The hate from Claudia lessened, but it was still there. I could still sense it. I pushed it out of my mind, or at least in the farthest corners. We had other things to worry about.
"So, who was that guy that turned us into vampires? And where do we go now?" I asked. Hopefully someone would come up with something.


Drew blurred to my side, and I turned to look at him. I saw Claudia scowling over his shoulder. Nell came to stand by me. I knew she wanted to say something. So I gave her my full, well almost full, attention.
"Vi, E, Greg and I have decided to go on our own. We'll head north. Don't know if we'll ever see each other again, but we feel to crowded." We hugged and I hugged Greg and E. I wished them the best.
Greg gave one last hopeful and longing glance at Claudia, then raced after the two girls.
(I'm done for tonight)

I looked hopefully at Beth.


I ran off before anything else could be said. It would give me time to be alone, to think without interuption. It was easy to find our abandoned camp. Too easy. I was amazed with my new senses.
There, she was tied to a tree. I didn't want to alarm her, so I crept behind the tree and untied the rope so fast, that she wouldn't notice.
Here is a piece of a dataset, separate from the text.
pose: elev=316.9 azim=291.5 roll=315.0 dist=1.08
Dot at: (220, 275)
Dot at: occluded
I ran back to the clearing where Beth looked pissed, and Drew looked releived. He really shouldn't worry.
My cell phone was still in my pocket, incredibly. I dialed the police, saying that my friend's dog had gone missing, where we last saw her, and where we lived...until now. She would be found, taken back, and we would go missing. I wished there was some way to reassure my family that I was alright.

Then I heard a barking noise. My mouth watered, but I knew that bark. It was Greg's German Shepard, Poppie. I stood up, not knowing what to do.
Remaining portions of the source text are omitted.